- _What the exercise asks_
Search the entries for the word "instructions" and pull out each line that has it.

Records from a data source
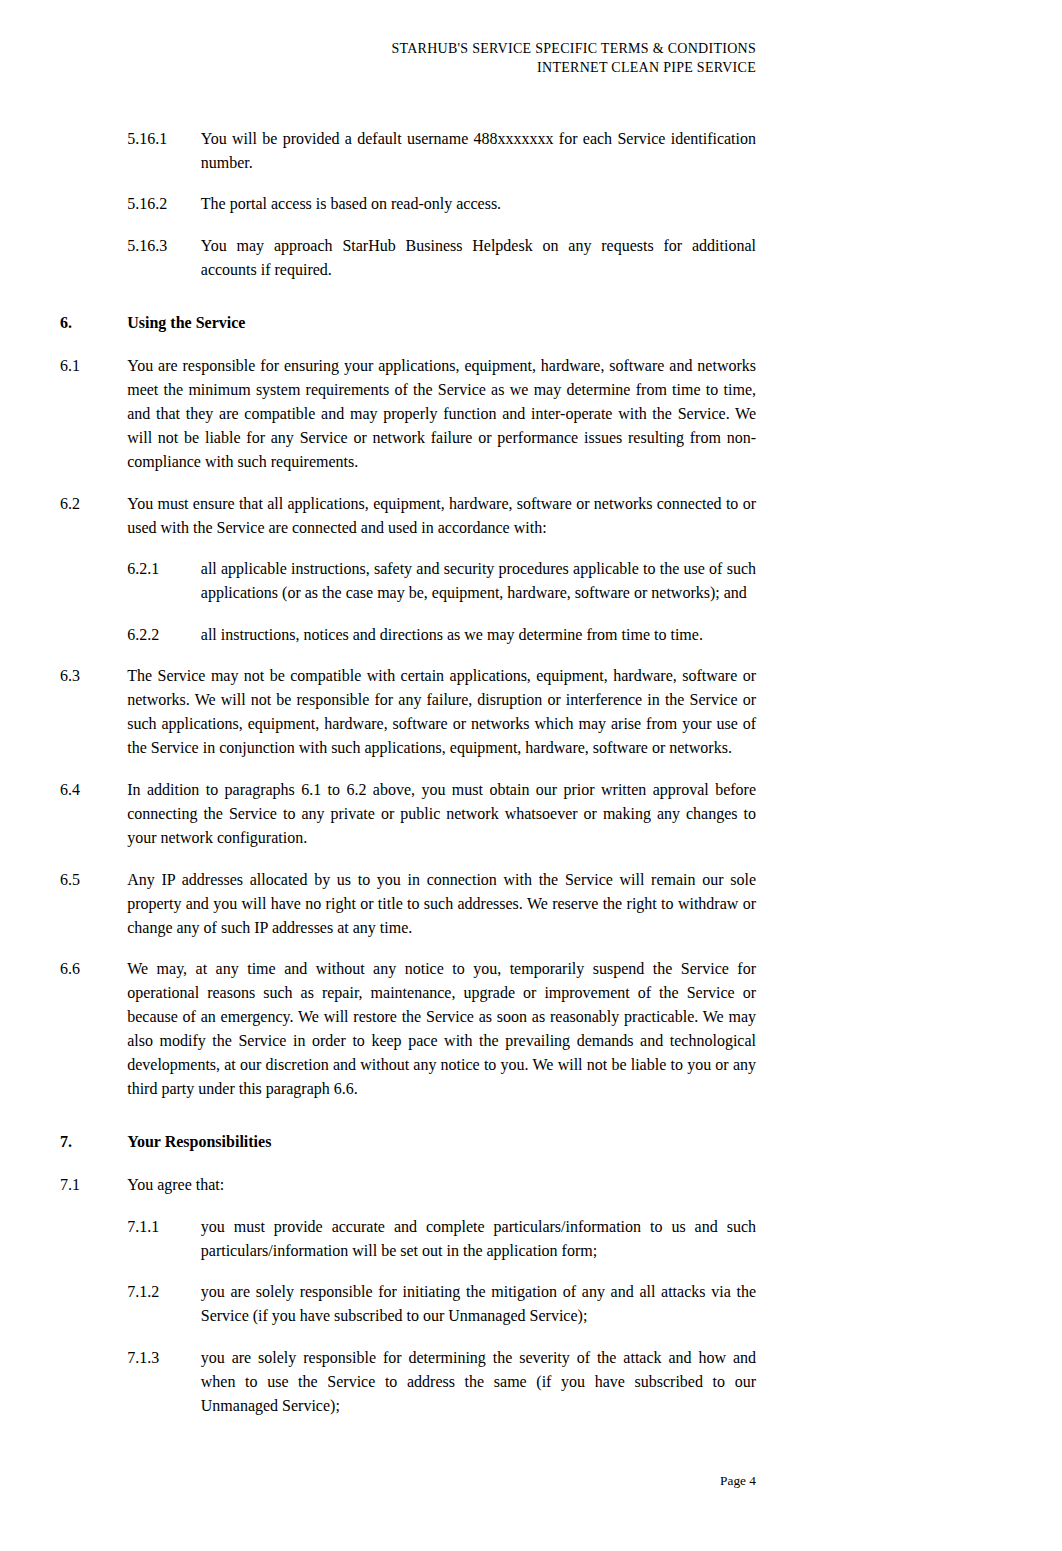STARHUB'S SERVICE SPECIFIC TERMS & CONDITIONS INTERNET CLEAN PIPE SERVICE
5.16.1
You will be provided a default username 488xxxxxxx for each Service identification number.
5.16.2
The portal access is based on read-only access.
5.16.3
You may approach StarHub Business Helpdesk on any requests for additional accounts if required.
6.
Using the Service
6.1
You are responsible for ensuring your applications, equipment, hardware, software and networks meet the minimum system requirements of the Service as we may determine from time to time, and that they are compatible and may properly function and inter-operate with the Service. We will not be liable for any Service or network failure or performance issues resulting from non-compliance with such requirements.
6.2
You must ensure that all applications, equipment, hardware, software or networks connected to or used with the Service are connected and used in accordance with:
6.2.1
all applicable instructions, safety and security procedures applicable to the use of such applications (or as the case may be, equipment, hardware, software or networks); and
6.2.2
all instructions, notices and directions as we may determine from time to time.
6.3
The Service may not be compatible with certain applications, equipment, hardware, software or networks. We will not be responsible for any failure, disruption or interference in the Service or such applications, equipment, hardware, software or networks which may arise from your use of the Service in conjunction with such applications, equipment, hardware, software or networks.
6.4
In addition to paragraphs 6.1 to 6.2 above, you must obtain our prior written approval before connecting the Service to any private or public network whatsoever or making any changes to your network configuration.
6.5
Any IP addresses allocated by us to you in connection with the Service will remain our sole property and you will have no right or title to such addresses. We reserve the right to withdraw or change any of such IP addresses at any time.
6.6
We may, at any time and without any notice to you, temporarily suspend the Service for operational reasons such as repair, maintenance, upgrade or improvement of the Service or because of an emergency. We will restore the Service as soon as reasonably practicable. We may also modify the Service in order to keep pace with the prevailing demands and technological developments, at our discretion and without any notice to you. We will not be liable to you or any third party under this paragraph 6.6.
7.
Your Responsibilities
7.1
You agree that:
7.1.1
you must provide accurate and complete particulars/information to us and such particulars/information will be set out in the application form;
7.1.2
you are solely responsible for initiating the mitigation of any and all attacks via the Service (if you have subscribed to our Unmanaged Service);
7.1.3
you are solely responsible for determining the severity of the attack and how and when to use the Service to address the same (if you have subscribed to our Unmanaged Service);
Page 4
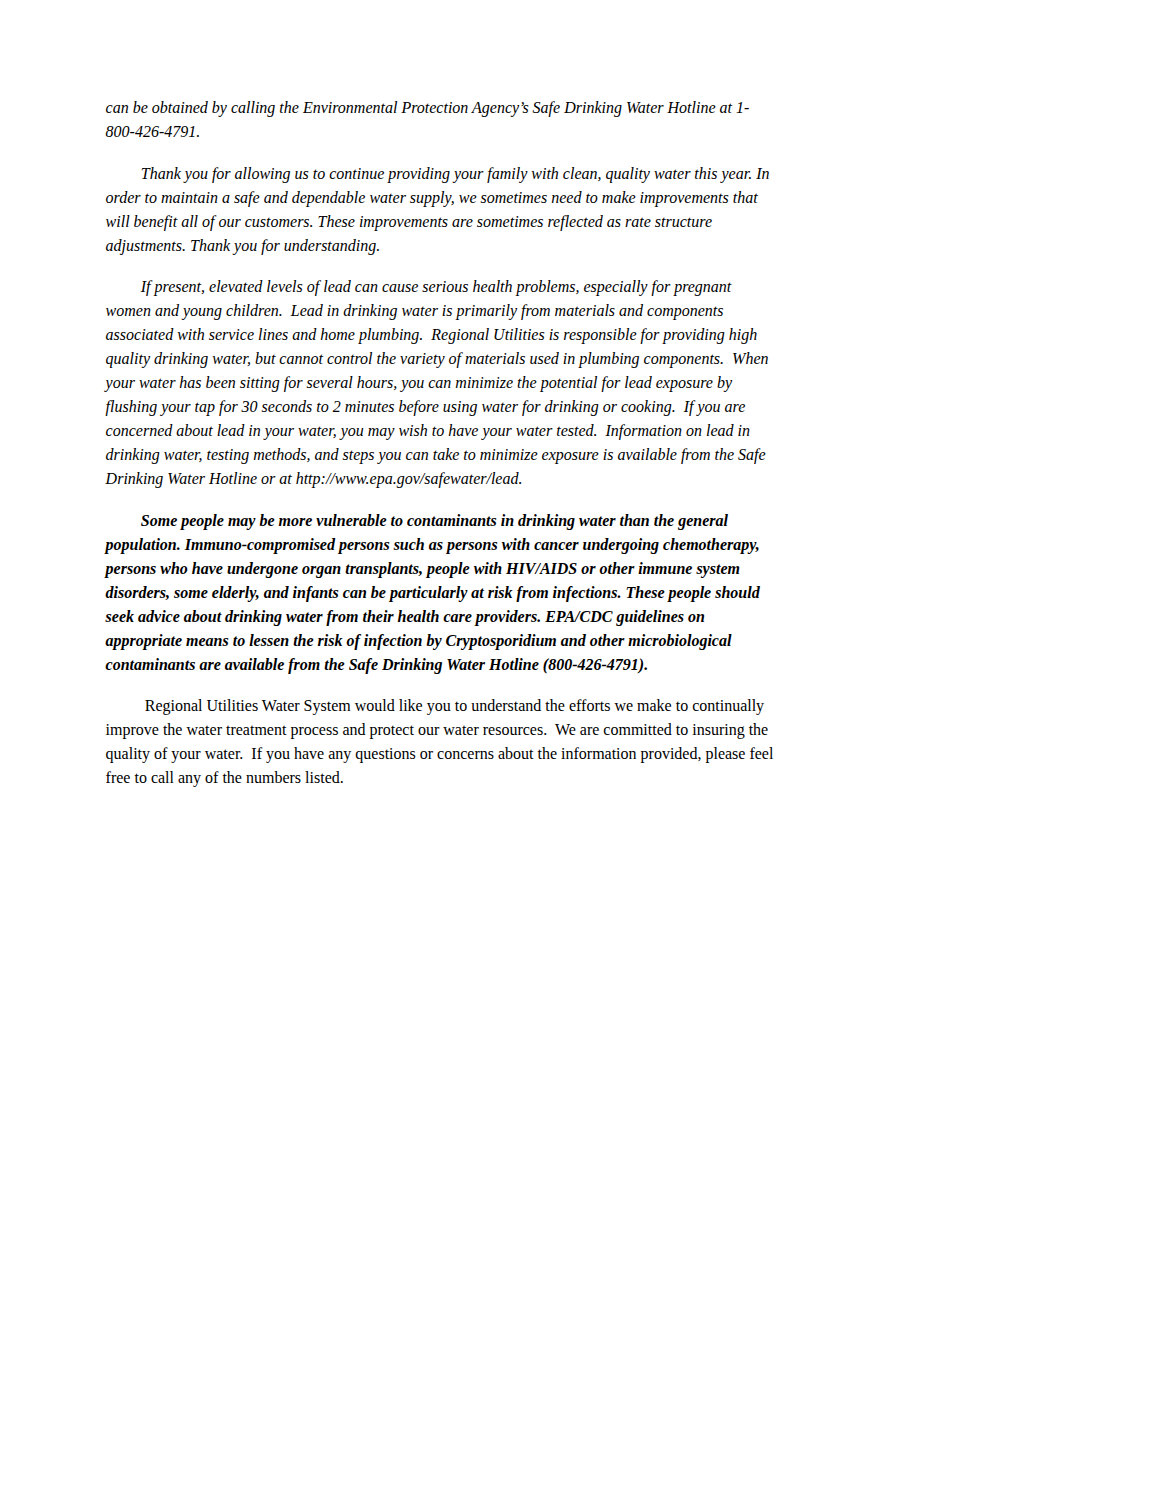can be obtained by calling the Environmental Protection Agency’s Safe Drinking Water Hotline at 1-800-426-4791.
Thank you for allowing us to continue providing your family with clean, quality water this year. In order to maintain a safe and dependable water supply, we sometimes need to make improvements that will benefit all of our customers. These improvements are sometimes reflected as rate structure adjustments. Thank you for understanding.
If present, elevated levels of lead can cause serious health problems, especially for pregnant women and young children. Lead in drinking water is primarily from materials and components associated with service lines and home plumbing. Regional Utilities is responsible for providing high quality drinking water, but cannot control the variety of materials used in plumbing components. When your water has been sitting for several hours, you can minimize the potential for lead exposure by flushing your tap for 30 seconds to 2 minutes before using water for drinking or cooking. If you are concerned about lead in your water, you may wish to have your water tested. Information on lead in drinking water, testing methods, and steps you can take to minimize exposure is available from the Safe Drinking Water Hotline or at http://www.epa.gov/safewater/lead.
Some people may be more vulnerable to contaminants in drinking water than the general population. Immuno-compromised persons such as persons with cancer undergoing chemotherapy, persons who have undergone organ transplants, people with HIV/AIDS or other immune system disorders, some elderly, and infants can be particularly at risk from infections. These people should seek advice about drinking water from their health care providers. EPA/CDC guidelines on appropriate means to lessen the risk of infection by Cryptosporidium and other microbiological contaminants are available from the Safe Drinking Water Hotline (800-426-4791).
Regional Utilities Water System would like you to understand the efforts we make to continually improve the water treatment process and protect our water resources. We are committed to insuring the quality of your water. If you have any questions or concerns about the information provided, please feel free to call any of the numbers listed.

- _Expected answer_
all applicable instructions, safety and security procedures applicable to the use of such applications (or as the case may be, equipment, hardware, software or networks); and
all instructions, notices and directions as we may determine from time to time.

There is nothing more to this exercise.